Fox aired footage of protestors using graffiti beside Cotton while he spoke, failing to show any actual violence (or the literal "Wall of Mom" surrounding the protestors). Instead, Cotton was given yet another platform to stoke fear and ignite violence in a city where protestors are being abducted and brutalized on camera.
But perhaps the most jarring part of Cotton's position is that these protests are comparable to the Confederacy. For context, Cotton is specifically referencing the first military engagement in the American Civil War. Cotton is comparing protestors, who are reportedly unarmed and exercising a legal right to demonstrate, to the Confederate Army, which incited a war in the South largely to defend in the United States.
Cotton's comparison to the battle at Fort Sumter is not only confusing and inaccurate, but highly volatile considering the subject of the Portland protests. At Fort Sumter, Confederate soldiers fired the first shots when federal troops refused to surrender, making it one of the bloodiest battles in American history. Not only is Cotton equating Black Lives Matter protestors to the Confederate state the promoted and preserved slavery, but he is suggesting that the "insurrectionists" came out of nowhere, effectively ignoring the fact that these protests started as a direct result of ongoing police brutality against Black people in America.

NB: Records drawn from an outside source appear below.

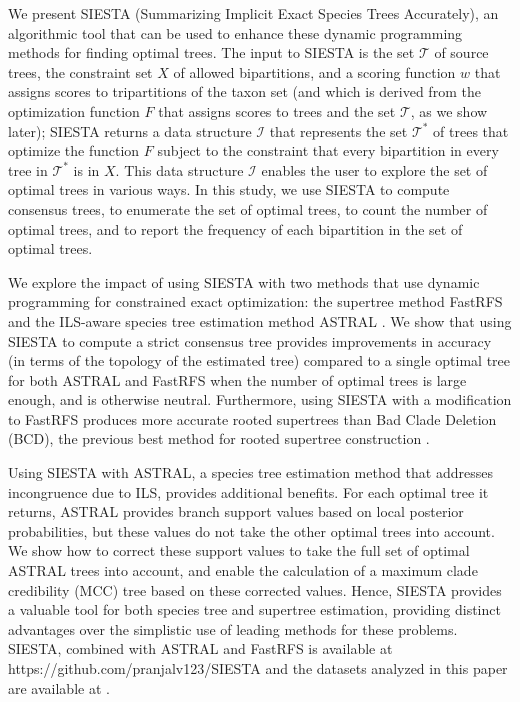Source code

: We present SIESTA (Summarizing Implicit Exact Species Trees Accurately), an algorithmic tool that can be used to enhance these dynamic programming methods for finding optimal trees. 
The input to SIESTA is the set $\mathcal{T}$ of source trees, the constraint set $X$ of allowed bipartitions, and a scoring function $w$ that assigns scores to tripartitions of the taxon set (and which is derived from the optimization function $F$ that assigns scores to trees and the set $\mathcal{T}$, as we show later); SIESTA  returns a  data structure $\mathcal{I}$ that represents the set $\mathcal{T}^*$ of trees that optimize the function $F$ subject to the constraint that every bipartition in every tree in $\mathcal{T}^*$ is in $X$. 
This data structure $\mathcal{I}$ enables the user to explore the set of optimal trees in various ways. 
In this study, we use SIESTA to compute consensus trees, to enumerate the set of optimal trees,
to count the number of optimal trees,  and to report the frequency of each bipartition in the set of optimal trees.  

We explore the impact of using SIESTA with  two methods that use  dynamic programming  for constrained exact optimization: the supertree method FastRFS  \cite{vachaspati2017fastrfs} and the ILS-aware species  tree estimation method ASTRAL \cite{mirarab2015astral}.
We show that using SIESTA to compute a strict consensus tree provides improvements in accuracy (in terms of the topology of the estimated tree) compared to a single optimal tree for both ASTRAL and FastRFS when the number of optimal trees is large enough, and is otherwise neutral.  
Furthermore, using SIESTA with a modification to FastRFS produces more accurate rooted supertrees than Bad Clade Deletion (BCD), the previous best method for rooted supertree construction \cite{fleischauer2017bad}. 

Using SIESTA with ASTRAL, a species tree estimation method that addresses incongruence due to ILS, provides additional benefits.
For each optimal  tree it returns, ASTRAL provides branch support values based on local posterior probabilities, but these values do not take the other optimal trees into account.
We show how to correct these support values   to take the full set of optimal ASTRAL trees into account, and enable the calculation of a maximum clade credibility (MCC) tree based on these corrected values.
Hence, SIESTA provides a valuable tool for both species tree and supertree estimation, providing distinct advantages over the simplistic use of  leading methods for these problems.
SIESTA, combined with ASTRAL and FastRFS  is available at
https://github.com/pranjalv123/SIESTA and
the datasets analyzed in this paper are available at \cite{siesta-data}.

Both the governor of Oregon and the mayor of Portland have called for the Trump administration to withdraw federal agents from the U.S. Marshals Service and a U.S. Customs and Border Protection unit. "The Trump administration needs to stop playing politics with people's lives. We don't have a secret police in this country. This is not a dictatorship. And Trump needs to get his officers off the streets,” Governor Kate Brown told NPR. But President Donald Trump has stated he doesn’t regret sending them in and has plans to do the same in places like New York City, where protests have also been ongoing for nearly two months.
Senator Tom Cotton's segment — and perhaps his entire position when it comes to demonstrations — clearly promotes the idea that protestors need to be punished by any means necessary. It should come as little surprise for the Arkansas politician who has continued to peddle conservative values like banning abortion. But, it's also ironic that a person who has spent a good part of his career advocating as a pro-lifer is still willing to defend "federal properties" over human lives.